There is some truth in what you are implying, but you need to sort things out.
Let a boolean expression be a combination of binary variables, the operators AND $\land$ , OR $\lor$ and NOT $\neg$ and the constants 0 and 1.
Then, every computable function can be expressed as a boolean expression.
$SAT$ is defined as the set of satisfiable boolean expressions. The $\mathbb{NP}$-complete problem is to decide if a boolean formula, that is given as input, is satisfiable or not.
Now, let's combine the two. Every problem can be decided by a boolean formula that determines membership in the problem's language. The SAT problem is $\mathbb{NP}$-complete, therefore, every problem is $\mathbb{NP}$-complete.
The above proof is of course false, since no single complexity class, that sets bounds on resources, can contain all problems. So, where's the catch?
Suppose that you have an instance $a$ of a problem $A$. In order to convert it to a boolean formula, i.e. reduce it to $SAT$, a process must be followed.
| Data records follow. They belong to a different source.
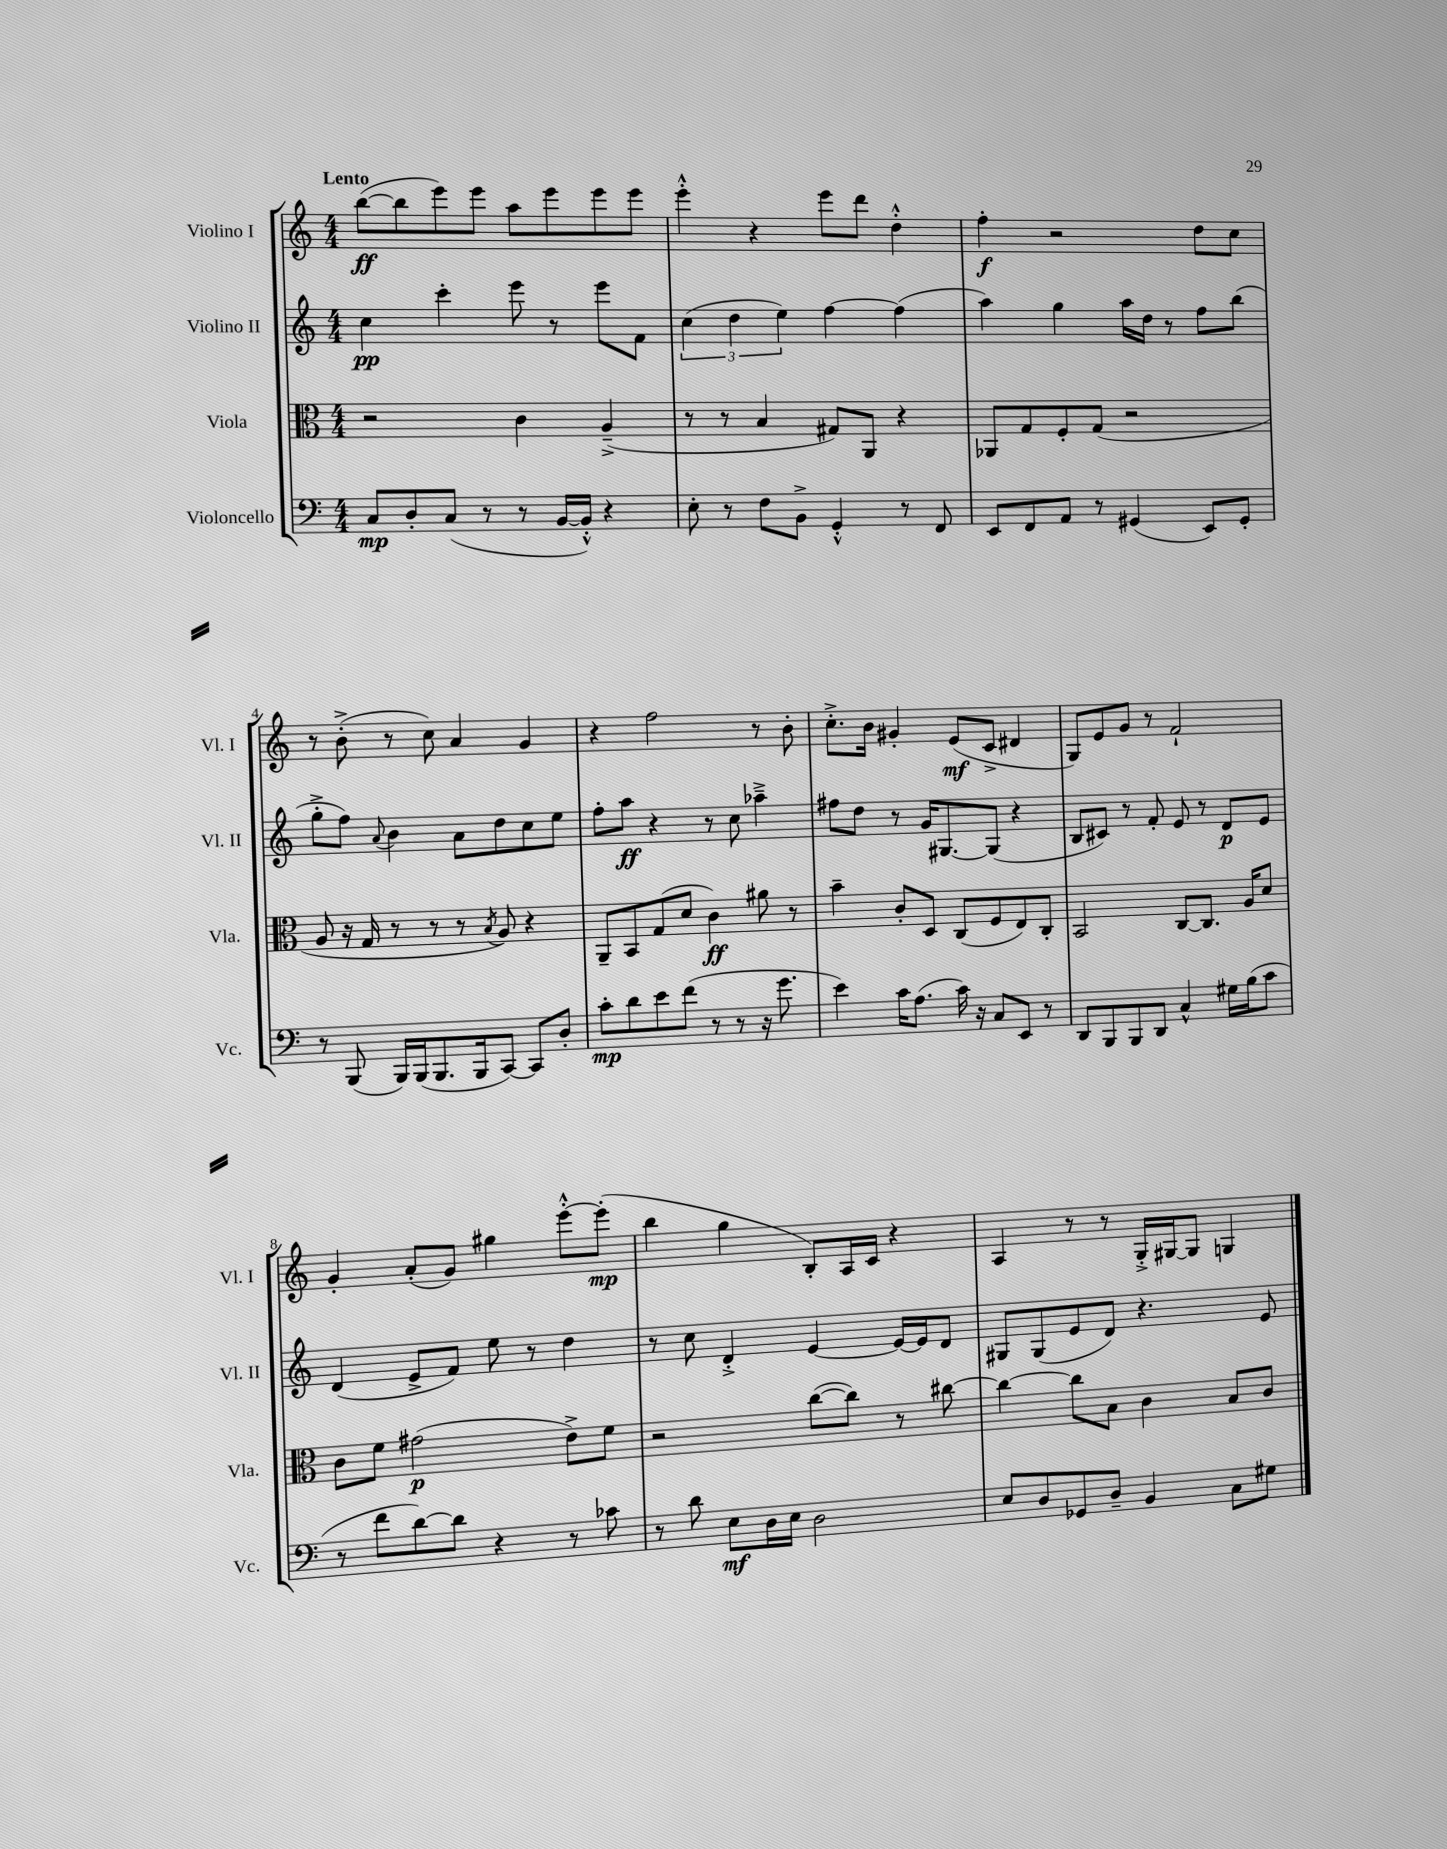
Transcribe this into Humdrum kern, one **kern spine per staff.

**kern	**dynam	**kern	**dynam	**kern	**dynam	**kern	**dynam
*part4	*part4	*part3	*part3	*part2	*part2	*part1	*part1
*staff4	*staff4	*staff3	*staff3	*staff2	*staff2	*staff1	*staff1
*I"Violoncello	*	*I"Viola	*	*I"Violino II	*	*I"Violino I	*
*I'Vc.	*	*I'Vla.	*	*I'Vl. II	*	*I'Vl. I	*
*clefF4	*	*clefC3	*	*clefG2	*	*clefG2	*
*k[]	*	*k[]	*	*k[]	*	*k[]	*
*M4/4	*	*M4/4	*	*M4/4	*	*M4/4	*
=1	=1	=1	=1	=1	=1	=1	=1
!	!	!	!	!	!	!LO:TX:a:B:t=Lento	!
8C/L	mp	2r	.	4cc\	pp	([8bb\L	ff
8D'/	.	.	.	.	.	8bb\]	.
(8C/J	.	.	.	4ccc'\	.	8eee\)	.
8r	.	.	.	.	.	8eee\J	.
8r	.	4c\	.	8eee\	.	8aa\L	.
[16BB/LL	.	.	.	8r	.	8eee\	.
16BB'^^/JJ])	.	.	.	.	.	.	.
4r	.	(4A~^/	.	8eee\L	.	8eee\	.
.	.	.	.	8f\J	.	8eee\J	.
=2	=2	=2	=2	=2	=2	=2	=2
8E'\	.	8r	.	(6cc\	.	4eee'^^\	.
8r	.	8r	.	.	.	.	.
.	.	.	.	6dd\	.	.	.
8F\L	.	4B/	.	.	.	4r	.
.	.	.	.	6ee\)	.	.	.
8BB^\J	.	.	.	.	.	.	.
4GG'^^/	.	8G#X/L)	.	[4ff\	.	8eee\L	.
.	.	8AA/J	.	.	.	8ddd\J	.
8r	.	4r	.	(4ff\]	.	4dd'^^\	.
8FF/	.	.	.	.	.	.	.
=3	=3	=3	=3	=3	=3	=3	=3
8EE/L	.	8AA-X/L	.	4aa\)	.	4ff'\	f
8FF/	.	8G/	.	.	.	.	.
8AA/J	.	8F'/	.	4gg\	.	2r	.
8r	.	(8G/J	.	.	.	.	.
(4GG#X/	.	2r	.	16aa\LL	.	.	.
.	.	.	.	16dd\JJ	.	.	.
.	.	.	.	8r	.	.	.
8EE/L)	.	.	.	8ff\L	.	8dd\L	.
8GG#'/J	.	.	.	(8bb\J	.	8cc\J	.
!!LO:LB:g=z
=4	=4	=4	=4	=4	=4	=4	=4
8r	.	8A/	.	8gg'^\L	.	8r	.
(8BBB/	.	16r	.	8ff\J)	.	(8b'^\	.
.	.	16G/	.	.	.	.	.
.	.	.	.	8qqa/	.	.	.
16BBB/LL)	.	8r	.	4b\	.	8r	.
(16BBB/J	.	.	.	.	.	.	.
8.BBB/	.	8r	.	.	.	8cc\)	.
.	.	8r	.	8a\L	.	4a/	.
16BBB/k	.	.	.	.	.	.	.
.	.	8qB/	.	.	.	.	.
[8CC/J)	.	8A/)	.	8dd\	.	.	.
8CC/L]	.	4r	.	8cc\	.	4g/	.
8D'/J	.	.	.	8ee\J	.	.	.
=5	=5	=5	=5	=5	=5	=5	=5
8c'\L	mp	8AA~/L	.	8ff'\L	.	4r	.
8d\	.	8BB/	.	8aa\J	ff	.	.
8e\	.	(8G/	.	4r	.	2ff\	.
(8f\J	.	8d/J	.	.	.	.	.
8r	.	4c\)	ff	8r	.	.	.
8r	.	.	.	8cc\	.	.	.
16r	.	8a#X\	.	4aa-X~^\	.	8r	.
8.g\	.	.	.	.	.	.	.
.	.	8r	.	.	.	8b'\	.
=6	=6	=6	=6	=6	=6	=6	=6
4e\)	.	4b~\	.	8ff#X\L	.	8.cc'^\L	.
.	.	.	.	8dd\J	.	.	.
.	.	.	.	.	.	16b\Jk	.
16c\KL	.	8c'/L	.	8r	.	4g#X'/	.
(8.A\J	.	.	.	.	.	.	.
.	.	8D/J	.	16g/KL	.	.	.
.	.	.	.	[8.G#X/	.	.	.
16c\)	.	(8C/L	.	.	.	(8e/L	mf
16r	.	.	.	.	.	.	.
8C/L	.	8F/	.	(8G#/J]	.	8c^/J	.
8EE/J	.	8E/)	.	4r	.	4d#X/	.
8r	.	8C'/J	.	.	.	.	.
=7	=7	=7	=7	=7	=7	=7	=7
8DD/L	.	2BB/	.	8B/L	.	8G/L)	.
8BBB/	.	.	.	8c#X/J)	.	8e/	.
8BBB/	.	.	.	8r	.	8g/J	.
8DD/J	.	.	.	8f'/	.	8r	.
4C^^/	.	[8C/L	.	8e/	.	2f`/	.
.	.	8.C/J]	.	8r	.	.	.
16G#X\LL	.	.	.	8d/L	p	.	.
(16B\J	.	16A/KL	.	.	.	.	.
8c\J	.	8d/J	.	8e/J	.	.	.
!!LO:LB:g=z
=8	=8	=8	=8	=8	=8	=8	=8
8r	.	8c\L	.	(4d/	.	4g'/	.
8f\L	.	8f\J	.	.	.	.	.
[8d\)	.	(2g#X\	p	8e^/L	.	(8a'/L	.
8d\J]	.	.	.	8f/J)	.	8g/J)	.
4r	.	.	.	8ee\	.	4gg#X\	.
.	.	.	.	8r	.	.	.
8r	.	8e^\L)	.	4dd\	.	[8eee'^^\L	.
8c-X\	.	8f\J	.	.	.	(8eee'\J]	mp
=9	=9	=9	=9	=9	=9	=9	=9
8r	.	2r	.	8r	.	4bb\	.
8d\	.	.	.	8cc\	.	.	.
8E\L	mf	.	.	4d'^/	.	4gg\	.
16D\L	.	.	.	.	.	.	.
16E\JJ	.	.	.	.	.	.	.
2D\	.	([8cc\L	.	[4e/	.	8B'/L)	.
.	.	8cc\J])	.	.	.	16A/L	.
.	.	.	.	.	.	16c/JJ	.
.	.	8r	.	16e/LL_	.	4r	.
.	.	.	.	16e/J]	.	.	.
.	.	[8cc#X\	.	8d/J	.	.	.
=10	=10	=10	=10	=10	=10	=10	=10
8E/L	.	4cc#\_	.	8G#X/L	.	4A/	.
8D/	.	.	.	(8G#/	.	.	.
8GG-X/	.	8cc#\L]	.	8e/	.	8r	.
8D~/J	.	8B\J	.	8d/J)	.	8r	.
4BB/	.	4c\	.	4.r	.	16G'^/LL	.
.	.	.	.	.	.	[16G#X/J	.
.	.	.	.	.	.	8G#/J]	.
8C\L	.	8B/L	.	.	.	4Gn/	.
8G#X\J	.	8c/J	.	8e/	.	.	.
==	==	==	==	==	==	==	==
*-	*-	*-	*-	*-	*-	*-	*-
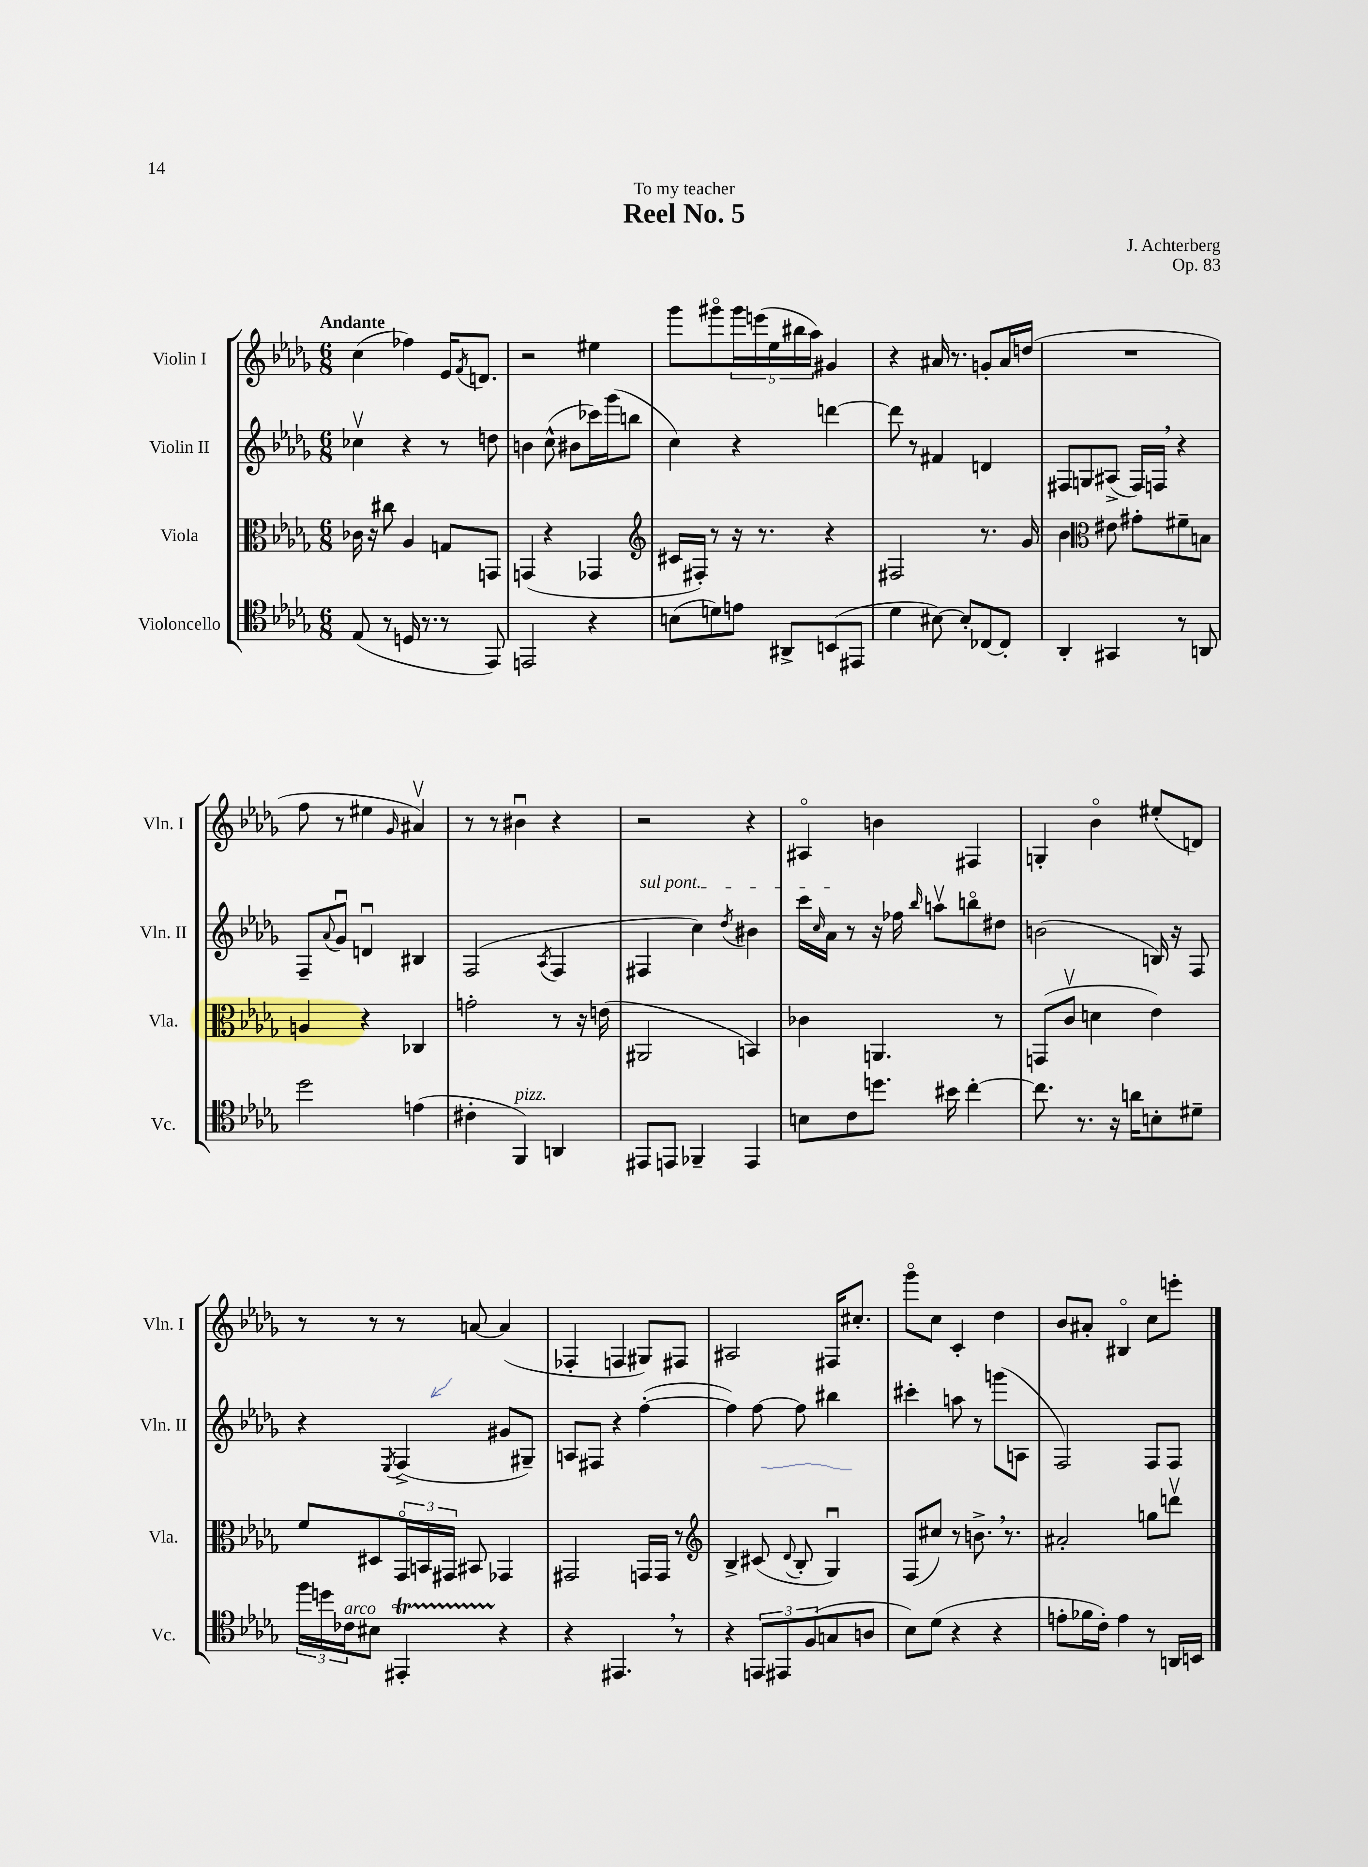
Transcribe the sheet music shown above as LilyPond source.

\header { title = "Reel No. 5" composer = "J. Achterberg" dedication = "To my teacher" opus = "Op. 83" }
<<
\new StaffGroup <<
\new Staff = "s0" \with { instrumentName = "Violin I" shortInstrumentName = "Vln. I" } {
    \clef treble \key des \major \numericTimeSignature \time 6/8 \tempo "Andante"
    c''4( fes''4) ees'16 \acciaccatura { f'8 } d'8. |
    r2 eis''4 |
    ges'''8 gis'''8\flageolet \tuplet 5/4 { gis'''16 e'''16( ees''16 bis''16 aes''16) } gis'4 |
    r4 ais'16 r8. g'8-. ais'16 d''16( |
    R2. |
    f''8 r8 eis''4 \grace { ges'16 } ais'4\upbow) |
    r8 r8 bis'4\downbow r4 |
    r2 r4 |
    ais4\flageolet b'4 fis4 |
    g4-. bes'4\flageolet eis''8-.( d'8) |
    r8 r8 r8 a'8~ a'4( |
    fes4-. f4 gis8) fis8 |
    ais2 fis16 cis''8.-. |
    ges'''8\flageolet c''8 c'4-. des''4 |
    bes'8 ais'8-. bis4\flageolet c''8 e'''8-. \bar "|." |
}
\new Staff = "s1" \with { instrumentName = "Violin II" shortInstrumentName = "Vln. II" } {
    \clef treble \key des \major \numericTimeSignature \time 6/8
    ces''4\upbow r4 r8 d''8 |
    b'4 c''8-^( bis'8 ces'''16) ges'''16( b''8 |
    c''4) r4 d'''4~ |
    d'''8 r8 fis'4 d'4 |
    fis8 g8 ais8->( fis16) f16 \breathe r4 |
    f8-- \appoggiatura { aes'8 } ges'8\downbow d'4\downbow bis4 |
    f2( \acciaccatura { aes8 } f4 |
    \once \override TextSpanner.bound-details.left.text = \markup { \italic "sul pont." } fis4\startTextSpan c''4) \acciaccatura { des''8 } bis'4 |
    c'''16 \grace { c''16 } aes'16\stopTextSpan r8 r16 fes''16 \grace { bes''16 } a''8\upbow b''8\flageolet dis''8 |
    b'2( b16) r16 f8 |
    r4 \acciaccatura { ees8 } f4->( gis'8 gis8--) |
    a8 fis8 r4 f''4~-.( |
    f''4) f''8~ f''8 bis''4 |
    cis'''4-. a''8 r8 g'''8( a8 |
    f2) f8 f8 \bar "|." |
}
\new Staff = "s2" \with { instrumentName = "Viola" shortInstrumentName = "Vla." } {
    \clef alto \key des \major \numericTimeSignature \time 6/8
    ces'16 r16 cis''8 aes4 g8 g,8 |
    g,4( r4 ges,4 |
    \clef treble cis'16 fis16-.) r8 r16 r8. r4 |
    fis2 r8. ges'16 |
    bes'4 \clef alto eis'8 gis'8-. fis'8-- b8 |
    a4 r4 ces4 |
    g'2-. r8 r16 e'16( |
    ais,2 b,4) |
    ces'4 a,4. r8 |
    g,8( c'8\upbow d'4 ees'4) |
    f'8 dis8 \tuplet 3/2 { ges,16\flageolet b,16 gis,16 } bis,8 ges,4 |
    gis,2 g,16 g,16 r8 |
    \clef treble bes4-> cis'8( \appoggiatura { des'8 } bes8-. ges4\downbow) |
    f8( cis''8) r8 b'8.-> \breathe r8. |
    ais'2-. g''8 d'''8\upbow \bar "|." |
}
\new Staff = "s3" \with { instrumentName = "Violoncello" shortInstrumentName = "Vc." } {
    \clef tenor \key des \major \numericTimeSignature \time 6/8
    ees8( r8 d16 r8. r8 ees,8) |
    e,2 r4 |
    b8( d'8) e'8 ais,8-> b,8( eis,8 |
    des'4 bis8~) bis8-. ces8~ ces8-. |
    aes,4-. gis,4 r8 a,8 |
    des''2 e'4( |
    cis'4-. f,4^\markup { \italic "pizz." }) a,4 |
    eis,8 e,8 fes,4-- e,4 |
    b8 c'8 d''8. bis'16 c''4~-. |
    c''8. r8. r16 a'16 b8-. dis'8-- |
    \tuplet 3/2 { f''16 d''16 ces'16^\markup { \italic "arco" } } bis8 eis,4-.\startTrillSpan r4\stopTrillSpan |
    r4 eis,4. \breathe r8 |
    r4 \tuplet 3/2 { e,8 eis,8 f8( } g8 a8 |
    bes8) des'8( r4 r4 |
    e'8-. fes'16 c'16-.) e'4 r8 a,16 b,16 \bar "|." |
}
>>
>>
\layout { \context { \Score \remove "Bar_number_engraver" } }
This process requires additional time, therefore this process combined with an algorithm for SAT does not yield a polynomial time non-deterministic algorithm for every problem, but only for problems in $\mathbb{NP}$.
Suppose that we are not interested in time, but in computability. So, we don't care how long the algorithm takes to convert any instance of any problem to a boolean formula, but if it can do so in finite time. Since we know that this is possible, a computation model using only boolean formulas is Turing equivalent and can compute any function computable by a Turing machine.